Il soutient que la seule survenue d’une défaillance technique ayant pour effet d’empêcher la notification des conclusions suffit à l’application du texte, et que, s’il existait un remède technique à la défaillance observée, cela n’est pas de nature à exclure la cause étrangère mais uniquement la force majeure qui seule connaît une condition d’insurmontabilité.

Il allègue que toute cause de défaillance même propre à l’ordinateur du conseil, et non pas la seule défaillance du RPVA, peut caractériser une cause étrangère.

Conformément à l’article 455 du code de procédure civile, il est renvoyé aux écritures des parties s’agissant de la présentation plus complète de leurs demandes et des moyens qui les fondent.

MOTIFS

1. Selon l’article 905-2 du code de procédure civile, lorsque l’affaire est fixée à bref délai, l’appelant dispose, à peine de caducité de la déclaration d’appel, relevée d’office par ordonnance du président de la chambre saisie ou du magistrat désigné par le premier président, d’un délai d’un mois à compter de la réception de l’avis de fixation de l’affaire à bref délai pour remettre ses conclusions au greffe.

2. En l’espèce, l’avis de fixation de l’affaire à bref délai a été notifié le 14 octobre 2022 en sorte que M. [J] devait transmettre par la voie électronique ses conclusions au plus tard le lundi 14 novembre suivant.

Il n’est pas contesté que le conseil de M. [J] n’a transmis par la voie électronique ses conclusions d’appelant que le 15 novembre 2022 à [Immatriculation 7], soit au-delà du terme du délai mensuel dont il disposait pour ce faire.

2. Dans la procédure avec représentation obligatoire devant la cour d’appel, l’article 930-1 du code de procédure civile impose que les actes de procédure soient remis à la juridiction par voie électronique. L’irrecevabilité sanctionnant cette obligation est écartée lorsqu’un acte ne peut être transmis par voie électronique pour une cause étrangère à celui qui l’accomplit.

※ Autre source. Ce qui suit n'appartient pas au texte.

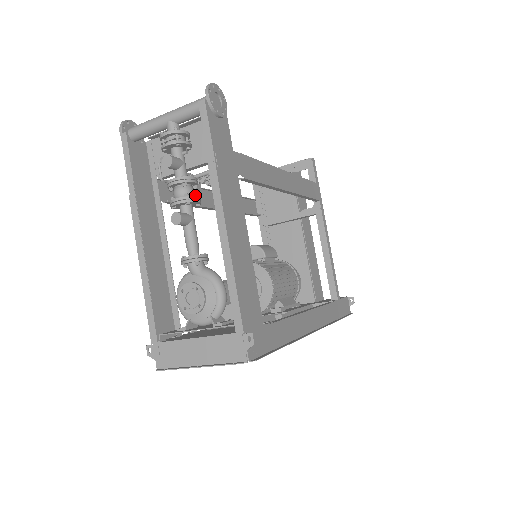
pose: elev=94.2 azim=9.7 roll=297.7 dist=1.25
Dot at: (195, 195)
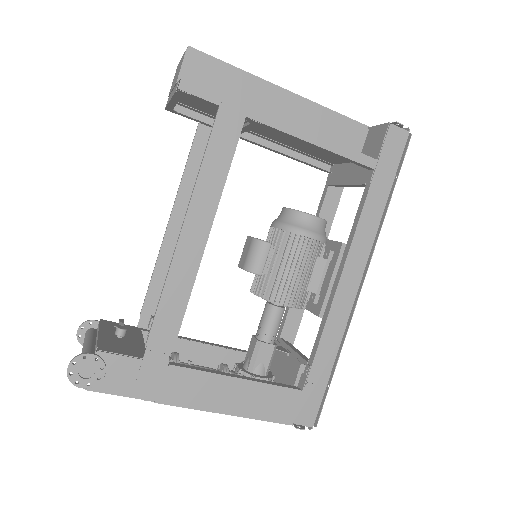
Dot at: occluded
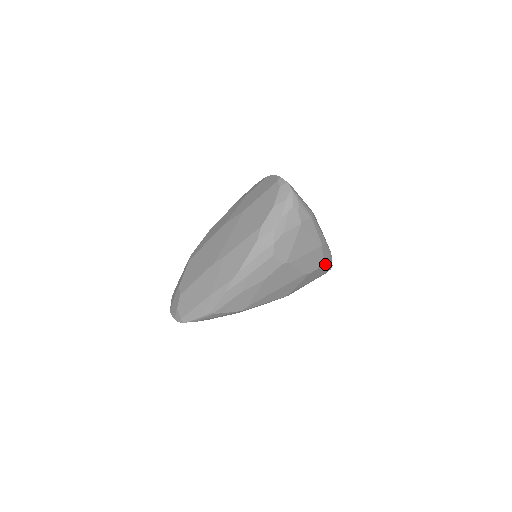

L’acte est en ce cas remis au greffe sur support papier.

Les allégations de M. [J] en lien avec la notion de cause étrangère au sens de ce texte sont inopérantes.

En effet, en l’espèce, l’incident ne concerne pas la recevabilité des conclusions de M. [J], régulièrement transmises par la voie électronique, étant par ailleurs observé que l’incident technique de transmission allégué par son conseil n’a été suivi d’aucune remise matérielle des conclusions pourtant prévue par ce texte.

Sont en cause la tardiveté de cette transmission et la caducité de la déclaration d’appel qu’elle sanctionne.

Ce sont donc les dispositions de l’article 910-3 du code de procédure civile, et non celles de l’article 930-1 du code de procédure civile, qui sont applicables.

3. Aux termes de ce texte, en cas de force majeure, le président de la chambre peut écarter l’application des sanctions prévues aux articles 905-2 du code de procédure civile.

Constitue un tel cas de force majeure en procédure civile, la circonstance non imputable au fait de la partie et qui revêt pour elle un caractère insurmontable (Civ. 2, 25 mars 2021 n° pourvoi 20-10.654; 2e Civ., 2 décembre 2021, pourvoi n° 20-18.733).

4. Il appartient à celui qui invoque l’existence d’un cas de force majeure au sens de ce texte de l’établir en tous ses éléments.

Si rien ne s’oppose légalement à ce qu’un empêchement de nature technique, notamment un dysfonctionnement informatique, puisse constituer un cas de force majeure, encore faut-il, pour celui qui l’invoque, en établir certainement la matérialité.

5. En l’espèce, l’existence d’une impossibilité technique de transmettre les conclusions de M. [J] dans la soirée du 14 novembre 2022 n’est pas certainement rapportée.

Ainsi, en l’état des pièces produites aux débats, il est constant qu’aucun incident majeur n’a affecté le système e-barreau le 14 novembre 2022.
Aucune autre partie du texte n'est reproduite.